My friend has asked me to join her in September on a “coach tour” of England. I can’t decide what to do.
I’ve never traveled out of the country, let alone as a single woman. It all seems so different and so hard. I worry about how to manage the currency and if I will understand the language all that well. Will I like the food? What to pack? It’s all a little overwhelming.
My husband and I had big plans to travel to England, Scotland, and Ireland, had the tickets and everything. But he died last year, just a few weeks after he retired and we didn’t get the chance. I bet I’d feel more confident with him at my side. We would have had such fun together. He was that kind of man, adventurous and downright fun! But I have to face the fact that he’s not here. It’s funny, but I think he’d want me to go. (And, by the way, so do my kids.)
My friend is very reassuring. She’s been all over the world. She loves England and insists that at our age, going on a tour is the only way to travel. She says it’s so much nicer not to have to think of all of the little details a trip like this requires.

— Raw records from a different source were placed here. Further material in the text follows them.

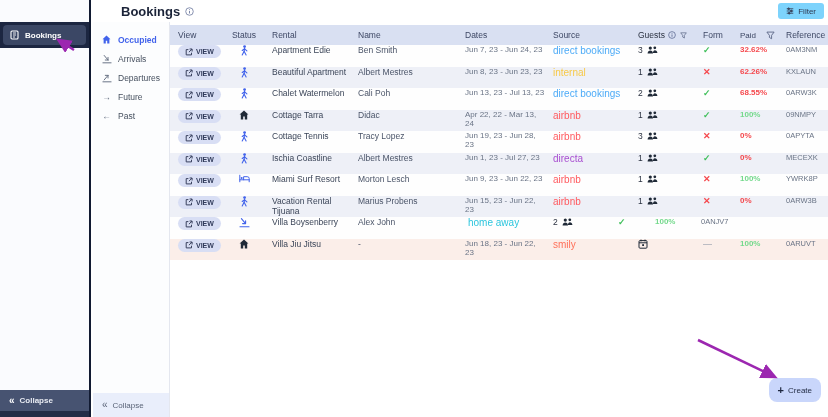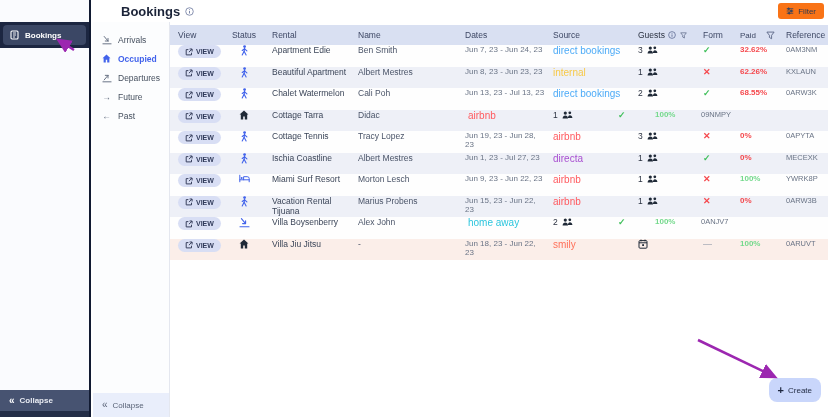--- a/index.html
+++ b/index.html
@@ -38,7 +38,7 @@
   .page-title { position:absolute; left:121px; top:4px; font-size:13px; font-weight:700;
                 color:#1b2338; display:flex; align-items:center; gap:5px; }
   .filter-btn { position:absolute; right:4px; top:3px; height:16px; padding:0 8px;
-                background:#f97316; border:none; border-radius:3px; display:flex;
+                background:#7dd3fc; border:none; border-radius:3px; display:flex;
                 align-items:center; gap:4px; font-size:8px; color:#2e3850; cursor:pointer;
                 font-family:inherit; }
 

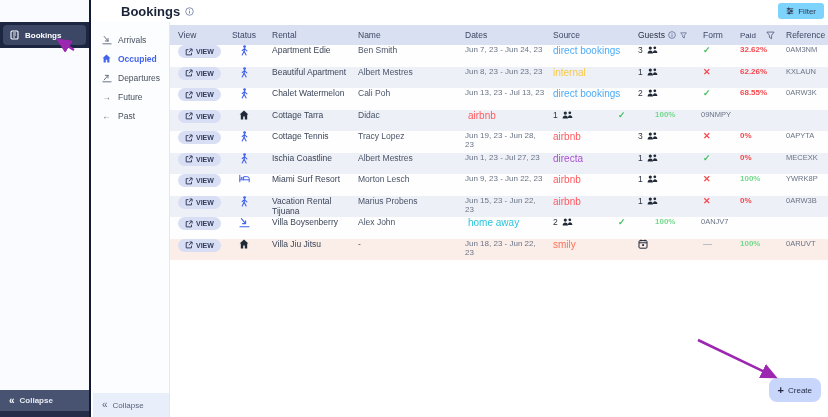--- a/index.html
+++ b/index.html
@@ -104,6 +104,14 @@
 
 <div class="sub-sidebar">
   <div style="height:8px"></div>
+  <div class="sub-item active">
+    <span class="glyph">
+      <svg width="9" height="9" viewBox="0 0 10 10">
+          <path d="M5 .6 L.6 4.6 H1.8 V9.4 H4.2 V6.4 H5.8 V9.4 H8.2 V4.6 H9.4 Z" fill="currentColor"></path>
+        </svg>
+    </span>
+    <span>Occupied</span>
+  </div>
   <div class="sub-item">
     <span class="glyph">
       <svg width="10" height="10" viewBox="0 0 11 11" fill="none" stroke="currentColor" stroke-width="1.1" stroke-linecap="round">
@@ -112,14 +120,6 @@
       </svg>
     </span>
     <span>Arrivals</span>
-  </div>
-  <div class="sub-item active">
-    <span class="glyph">
-      <svg width="9" height="9" viewBox="0 0 10 10">
-          <path d="M5 .6 L.6 4.6 H1.8 V9.4 H4.2 V6.4 H5.8 V9.4 H8.2 V4.6 H9.4 Z" fill="currentColor"></path>
-        </svg>
-    </span>
-    <span>Occupied</span>
   </div>
   <div class="sub-item">
     <span class="glyph">

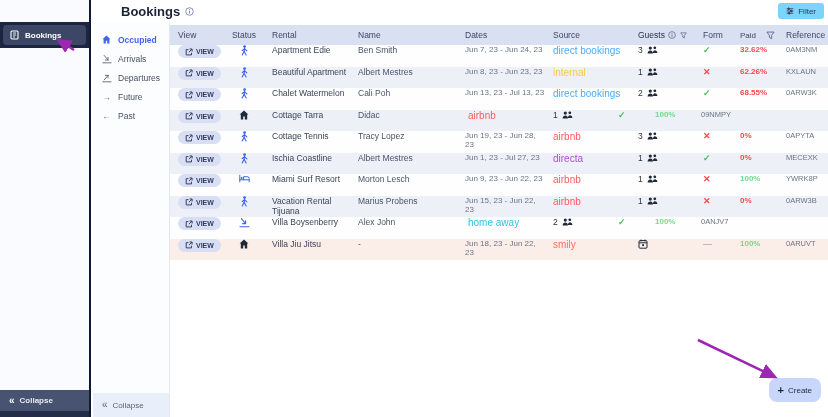--- a/index.html
+++ b/index.html
@@ -334,6 +334,7 @@
         </div>
         <div class="c-rental">Cottage Tarra</div>
         <div class="c-name">Didac</div>
+        <div class="c-dates">Apr 22, 22 - Mar 13, 24</div>
         <div class="c-source" style="color: rgb(255, 90, 95);">airbnb</div>
         <div class="c-guests">
           <span>1</span>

Why am I having such a time with this decision? I don’t want to regret passing up this opportunity but I can’t seem to get myself convinced it is a good idea.
Stuck in indecision
I’m so sorry to hear about your husband. No wonder you are going round and round with this decision. It sounds like just a short while ago you were supposed to make a trip very much like this one with him.
While it may feel like you’ve been a widow for ages, it doesn’t seem like you have had very long to learn how to live without your husband. Unfortunately, the grieving process is a long and winding road. Just when you think you might be adjusting, something comes along and reminds you of your loss.
Having to contemplate a trip that reminds you of your plans with your husband must surely be compounding your decision. Think about it – you were all set to explore this part of the world with your “adventurous and downright fun” husband. Now you are considering a similar excursion but without him. No wonder you are struggling.
Have you talked about this with your friend? She sounds like the kind of friend who would listen and understand, and this would give you the opportunity to work through some of the understandable grief. In doing so, you would be better able to get clear on exactly what it is you want to do.
Then, I’d like to remind you of some things you wrote in your email, as I think they are very significant. Regarding your husband, you wrote “… I think he would want me to go.” You also mentioned that you have your children’s support. Finally, you said you “don’t want to regret passing up this opportunity.”
All of these statements lead me to wonder if perhaps, deep down, you really do know what you want to do; fly over the pond and see a different part of the world. Your friend sounds like a great companion for this trip. She knows you, she knows this part of the world. She also understands the value of taking an organized tour and can easily coach you on cultural differences during your flight. (Believe me, you’ll have plenty of time to learn that we say “bathroom” and they say “loo”!) In other words, I think you can count on feeling pretty confident with your friend at your side too.
It is a difficult thing, to go on living after someone we hold dear has died. Two steps forward, one step back … it’s just the way a broken heart recovers. But that, my dear, is your task.
All things considered, why not give jolly old England a try?